WHAT THIS TASK INVOLVES: Considering only lines that hold the word "sessió", report how many there are in the listing below, as a single number.
# # #
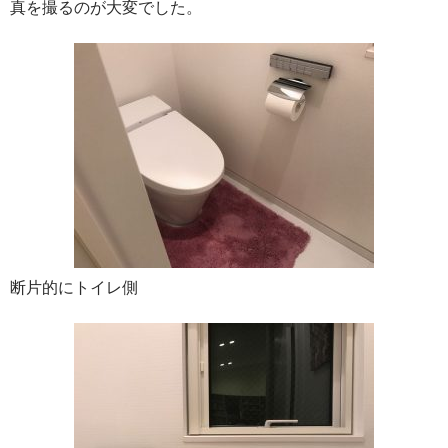
真を撮るのが大変でした。
断片的にトイレ側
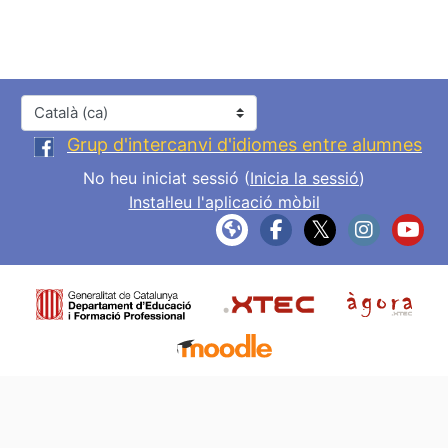
Idioma
Grup d'intercanvi d'idiomes entre alumnes
No heu iniciat sessió (
Inicia la sessió
)
Instal·leu l'aplicació mòbil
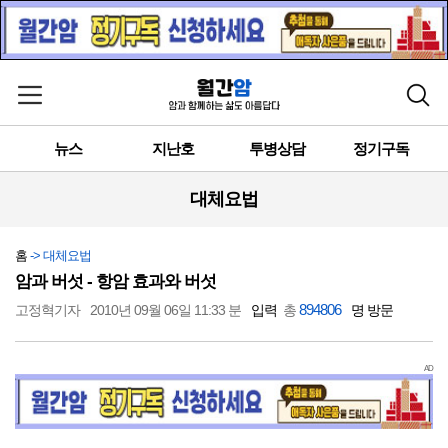
메뉴 열기
검색
뉴스
지난호
투병상담
정기구독
대체요법
홈
-> 대체요법
암과 버섯 - 항암 효과와 버섯
894806
고정혁기자
2010년 09월 06일 11:33 분
입력
총
명 방문
AD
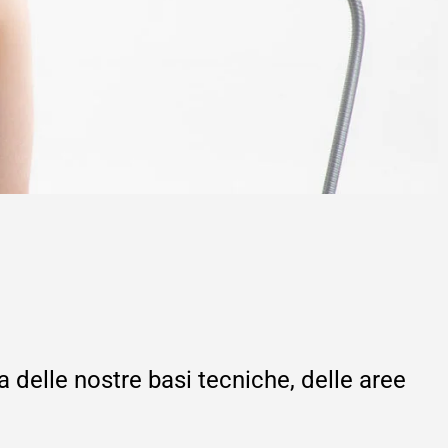
 delle nostre basi tecniche, delle aree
# # #
WORKED SOLUTION: 2